Alles klar also. Man muss den Mitarbeitenden eine sinnvolle Arbeit zuweisen und ihnen Wertschätzung entgegenbringen. Nur, was bedeutet dieser omnipräsente Begriff Wertschätzung eigentlich? Wenn wir darüber diskutieren, erfahren wir das Elend von abstrakten Begriffen: jede und jeder interpretiert sie auf eigene Weise. Wir beginnen zu definieren und fügen weitere abstrakte Begriffe hinzu. Wertschätzung hat etwas mit Interesse, Respekt und Anerkennung zu tun. Wenn eine Chefin Wertschätzung erweisen will, muss sie sich für die Arbeit ihres Mitarbeiters interessieren. Dafür muss sie den Mitarbeitenden an seinem Arbeitsplatz aufsuchen. Dort erfährt sie, was der Mitarbeiter tut und welchen Herausforderungen er zu bewältigen hat. Erst dieses Interesse ermöglicht, den Beitrag des Mitarbeiters im Ganzen zu erkennen. Das Interesse der Chefin und die gewonnenen Kenntnisse über die Aufgabenerfüllung führen zu Respekt und Anerkennung. Wertschätzung beinhaltet auch den Respekt des Privatlebens der Mitarbeitenden. Wenn ein CEO erwartet, dass seine Leute 24 Stunden im Tag verfügbar sind, ist das ziemlich genau das Gegenteil von Wertschätzung.
Jeder auch so mächtige CEO muss sich bewusst sein, dass sein Leistungsausweis von den unzähligen Beiträgen des Personals abhängt. Der beste Dirigent ist ohne seine Musiker nichts wert. „Wertschätzung entgegenbringen“ ist zeitintensiv. Man muss sich systematisch „an die Front“ begeben, wie man so schön sagt. Der CEO von Starbucks besucht jede Woche 25 Filialen. Dort findet sich das gesammelte Wissen über die Kundinnen und Kunden. Dort spürt man, wenn etwas an den Abläufen nicht stimmt. Nur so kann man den Filter aushebeln, der in grösseren Unternehmungen verhindert, dass schlechte Nachrichten nach oben kommen. „Wertschätzung entgegenbringen“ kann man nicht einfach anlernen. Mitarbeitende haben ein untrügliches Sensorium dafür, was echt ist. Gespielte Wertschätzung entlarvt sich schnell als herablassend oder anbiedernd.

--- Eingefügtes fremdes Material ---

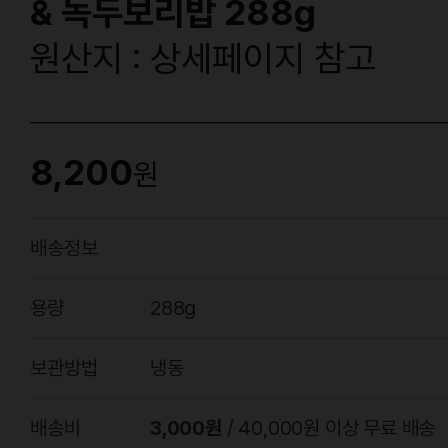
& 녹두보리밥 288g
원산지 : 상세페이지 참고
8,200
원
배송정보
용량
288g
보관방법
냉동
배송비
3,000원
/ 40,000원 이상 무료 배송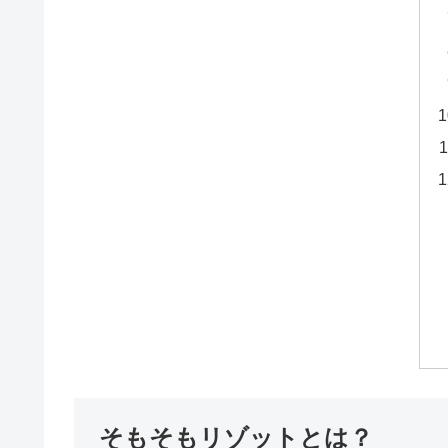
そもそもリゾットとは？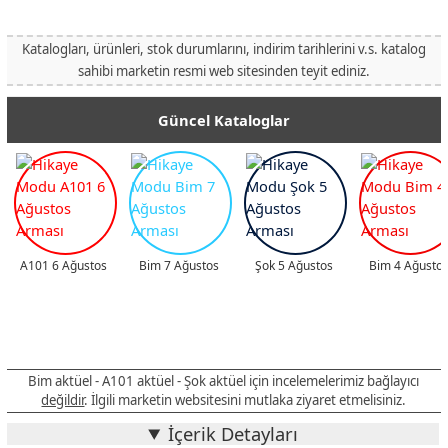
Katalogları, ürünleri, stok durumlarını, indirim tarihlerini v.s. katalog
sahibi marketin resmi web sitesinden teyit ediniz.
Güncel Kataloglar
A101 6 Ağustos
Bim 7 Ağustos
Şok 5 Ağustos
Bim 4 Ağusto
Bim aktüel - A101 aktüel - Şok aktüel için incelemelerimiz bağlayıcı
değildir
. İlgili marketin websitesini mutlaka ziyaret etmelisiniz.
İçerik Detayları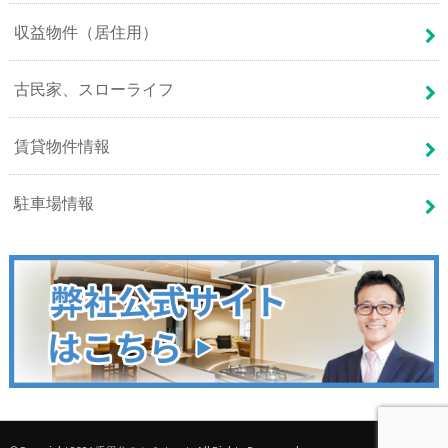
収益物件（居住用）
古民家、スローライフ
賃貸物件情報
駐車場情報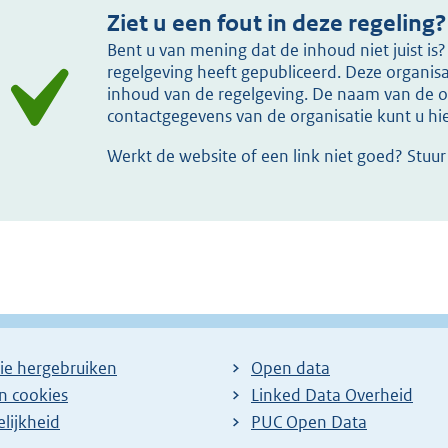
Ziet u een fout in deze regeling?
Bent u van mening dat de inhoud niet juist i
regelgeving heeft gepubliceerd. Deze organisat
inhoud van de regelgeving. De naam van de or
contactgegevens van de organisatie kunt u h
Werkt de website of een link niet goed? Stuu
ie hergebruiken
Open data
en cookies
Linked Data Overheid
lijkheid
PUC Open Data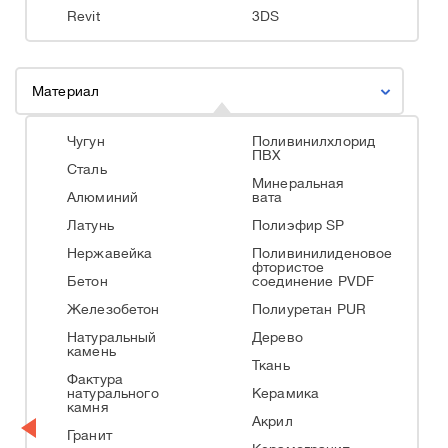
Revit
3DS
Материал
Чугун
Поливинилхлорид
ПВХ
Сталь
Минеральная
Алюминий
вата
Латунь
Полиэфир SP
Нержавейка
Поливинилиденовое
фтористое
Бетон
соединение PVDF
Железобетон
Полиуретан PUR
Натуральный
Дерево
камень
Ткань
Фактура
натурального
Керамика
камня
Акрил
Гранит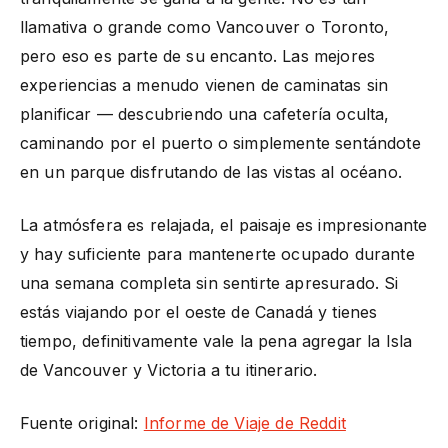
llamativa o grande como Vancouver o Toronto,
pero eso es parte de su encanto. Las mejores
experiencias a menudo vienen de caminatas sin
planificar — descubriendo una cafetería oculta,
caminando por el puerto o simplemente sentándote
en un parque disfrutando de las vistas al océano.
La atmósfera es relajada, el paisaje es impresionante
y hay suficiente para mantenerte ocupado durante
una semana completa sin sentirte apresurado. Si
estás viajando por el oeste de Canadá y tienes
tiempo, definitivamente vale la pena agregar la Isla
de Vancouver y Victoria a tu itinerario.
Fuente original:
Informe de Viaje de Reddit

Wertschätzung hat unlängst die Freunde des Fussballs beschäftigt. Uli Forte hatte als Trainer mit GC überraschenden Erfolg. Das hinderte ihn nicht daran, noch vor dem letzten Spiel mit seiner Mannschaft den Wechsel zu YB bekannt zu geben. Als Begründung für den überraschenden Schritt gab er mangelnde Wertschätzung bei GC bekannt. Was von den GC-Funktionären umgehend zurückgewiesen wurde. Man sei soweit wie möglich auf die Wünsche des Trainers eingegangen, und das sei ein Zeichen für Wertschätzung gewesen. Diese Geschichte belegt die Ambivalenz des Begriffes, aber auch die hohe Bedeutung von Wertschätzung. Wertschätzung war nämlich der Grund für den Stellenwechsel und nicht etwa, wie Schandmäuler behaupten, die Verdoppelung des Lohnes für den Trainer.